景瑜看着数十个侍卫,挑了挑眉,这是怕他乱走?
但人在屋檐下,不得不低头。景瑜也没多说,就让这十几个“侍卫”护送他去看了杨秀。
杨秀住在偏院,景瑜他们走了一盏茶才到。
一进院子,景瑜就发现这里的侍卫也很多,里里外外加上暗地里藏着的,大概有二三十个。
他皱了着眉,谁家的病人藏的这么严?
进了屋子之后,闻到了一股不开窗子的酸臭味,景瑜皱了皱鼻子,忍住了这股臭味,望向了床上。
床上若隐若现躺着一个男子,景瑜给了张太医一个眼神,示意他上去看看。
张太医上前去诊脉,景瑜本也想跟上去看看,结果杨蒙凑上来说:“景大人还是离远点吧,仔细过了病气。您可是朝中重臣,缺了您不行啊!”
景瑜看了看两侧的侍卫,便没再上前。
张太医诊完脉,摸着胡子说:“这位病人脉形如豆,阙阙动摇,确实是受了惊吓所致。”
“我开一副汤药试试吧,蝉衣三钱、钩藤三钱、栀子一钱、炒枣仁一钱、杭白芍、青黛、防风、黄连、珍珠母、甘草各两钱。水煎服,每日或隔日服药就行。”

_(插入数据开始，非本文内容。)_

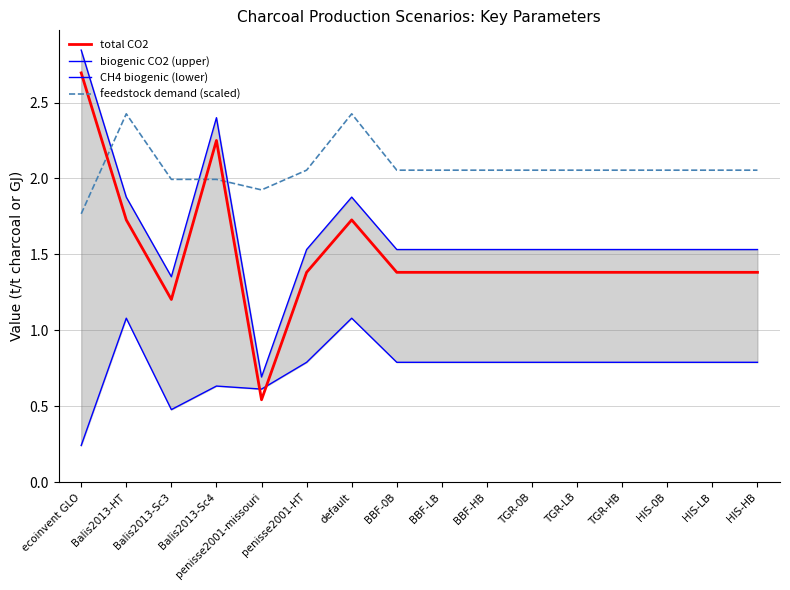

Reading left to right, extract all data points from this chart.

total CO2: ecoinvent GLO=2.7	Balis2013-HT=1.7	Balis2013-Sc3=1.2	Balis2013-Sc4=2.2	penisse2001-missouri=0.5	penisse2001-HT=1.4	default=1.7	BBF-0B=1.4	BBF-LB=1.4	BBF-HB=1.4	TGR-0B=1.4	TGR-LB=1.4	TGR-HB=1.4	HIS-0B=1.4	HIS-LB=1.4	HIS-HB=1.4
biogenic CO2 (upper): ecoinvent GLO=2.8	Balis2013-HT=1.9	Balis2013-Sc3=1.4	Balis2013-Sc4=2.4	penisse2001-missouri=0.7	penisse2001-HT=1.5	default=1.9	BBF-0B=1.5	BBF-LB=1.5	BBF-HB=1.5	TGR-0B=1.5	TGR-LB=1.5	TGR-HB=1.5	HIS-0B=1.5	HIS-LB=1.5	HIS-HB=1.5
CH4 biogenic (lower): ecoinvent GLO=0.2	Balis2013-HT=1.1	Balis2013-Sc3=0.5	Balis2013-Sc4=0.6	penisse2001-missouri=0.6	penisse2001-HT=0.8	default=1.1	BBF-0B=0.8	BBF-LB=0.8	BBF-HB=0.8	TGR-0B=0.8	TGR-LB=0.8	TGR-HB=0.8	HIS-0B=0.8	HIS-LB=0.8	HIS-HB=0.8
feedstock demand (scaled): ecoinvent GLO=1.8	Balis2013-HT=2.4	Balis2013-Sc3=2.0	Balis2013-Sc4=2.0	penisse2001-missouri=1.9	penisse2001-HT=2.1	default=2.4	BBF-0B=2.1	BBF-LB=2.1	BBF-HB=2.1	TGR-0B=2.1	TGR-LB=2.1	TGR-HB=2.1	HIS-0B=2.1	HIS-LB=2.1	HIS-HB=2.1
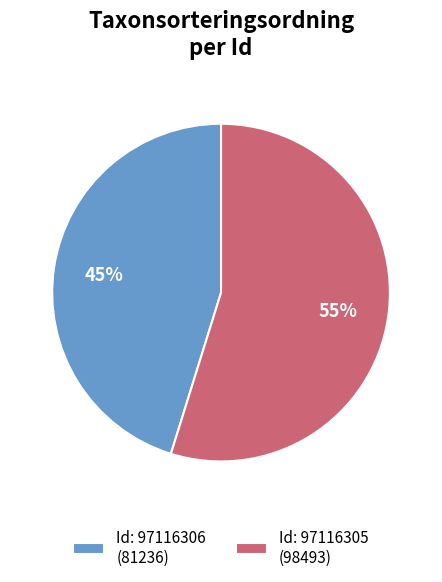

Rank the categories by value from highest to lowest.

97116305, 97116306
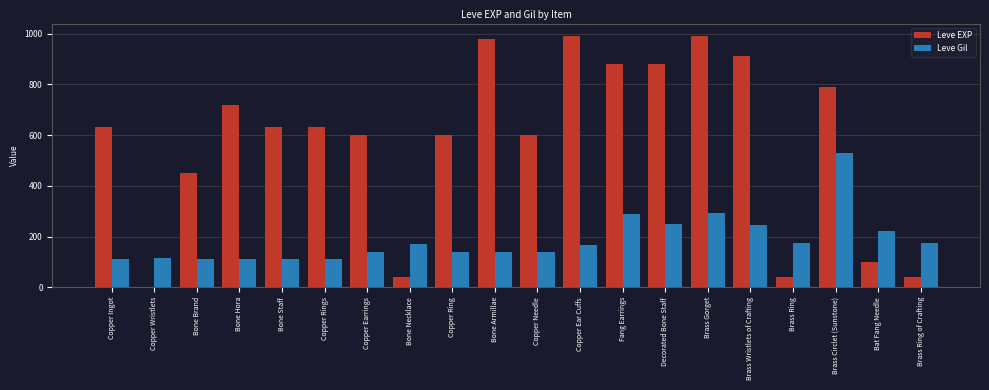

What is the sum of the Leve EXP values at Copper Earrings and Copper Ingot?

1230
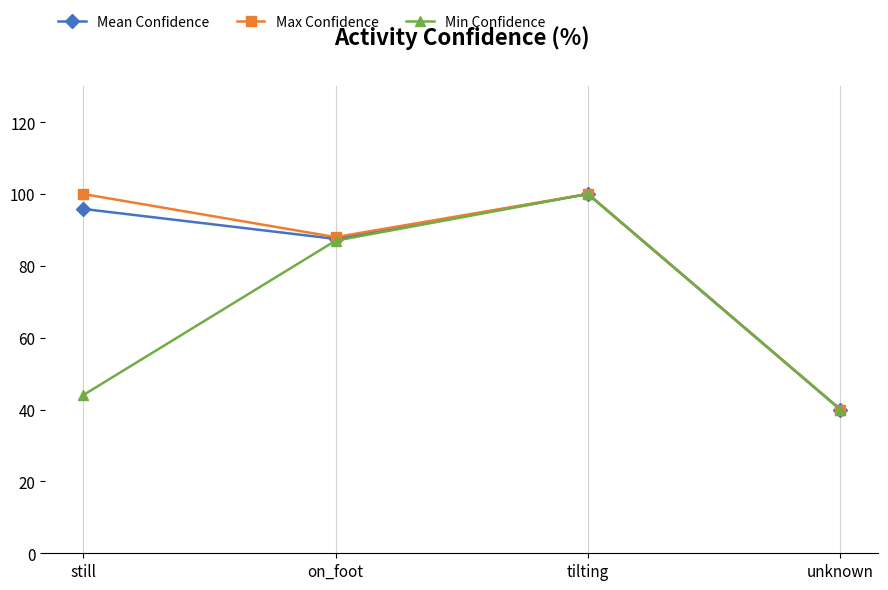

What position from the left is still?

1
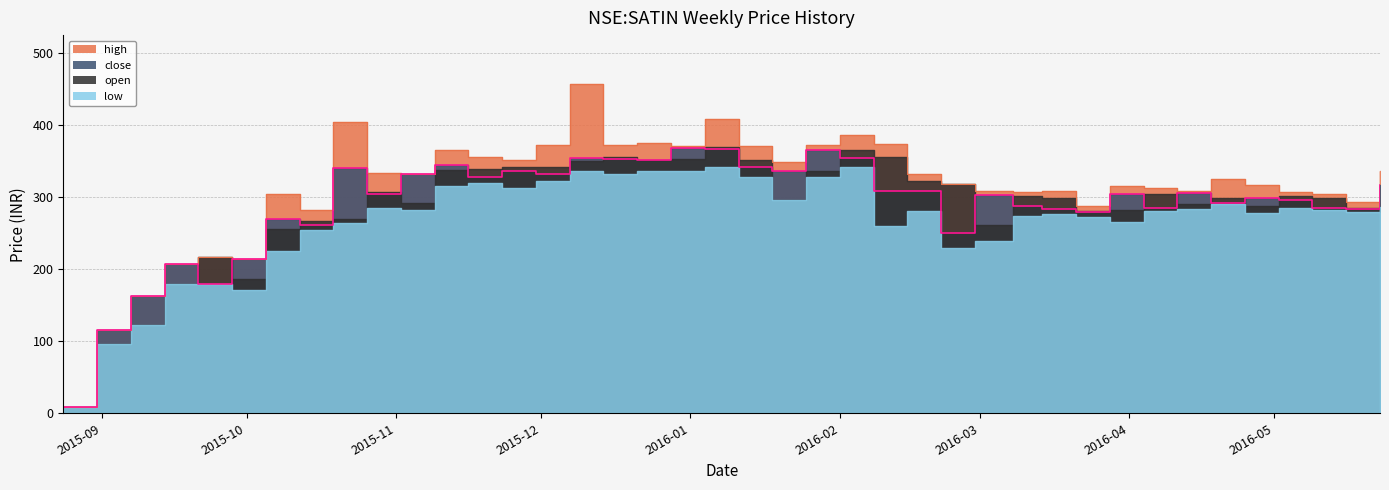

How many lines are shown in the chart?

2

杨蒙连忙上来说:“谢谢张太医了,快来人,给张太医诊金。”
张太医推辞不受,看向了景瑜。
景瑜点了点头,张太医才收下了钱。
出了杨家后,景瑜问张太医说:“杨秀的病严重吗?怎么这么久还没醒?”
张太医思索着说:“我也觉得奇怪,按说受了惊吓引起的惊厥之症,大多晕厥的时间都比较短,一般也就是几个时辰,短的甚至几柱香就可以醒来。但这位状元郎却晕了三天还没好,实在是奇怪。”
景瑜问:“会不会是他还有什呢隐疾?”
张太医摇了摇头说:“状元郎毕竟年轻,身体底子好,而且以我的医术,也没看出来其他问题。”
没有隐疾,晕厥也不是大病,那为何还没醒?
难道,是不能醒?
景瑜的手指下意识扣了扣马车上的桌子,心里下意识地想起来一个人。
于是他连忙叫车夫掉转马头,去了永平坊。
若是那个滑不溜秋的小子,说不定能从杨家这里撬出点什么。
被景瑜惦记上的萧长捷一大早起来就打了三个喷嚏。萧长捷奇怪地自言自语:“这是谁在想我?”
话音刚落,就响起了敲门声。
萧长捷心下一紧,走过去打开了门。
然后她看见大门口站着的男人,脸色铁青,活像一个讨命鬼上门。
萧长捷下意识地把门一甩,就要关门。
谁知景瑜一个脚搁在了门缝里,抵住了萧长捷想要关上的大门。
关门不成的萧长捷不得已挤出了一抹僵硬的微信:“景大人,有何贵干?”
“找你。”景瑜淡定地说。
“可我们不熟啊!”萧长捷哀嚎道。
“无妨,多来几次慢慢就熟了。”景瑜毫不留情地说。
长安一直流传一个戏言,景瑜上门没好事,阎王见了也发愁。听了景瑜来意的萧长捷深以为然。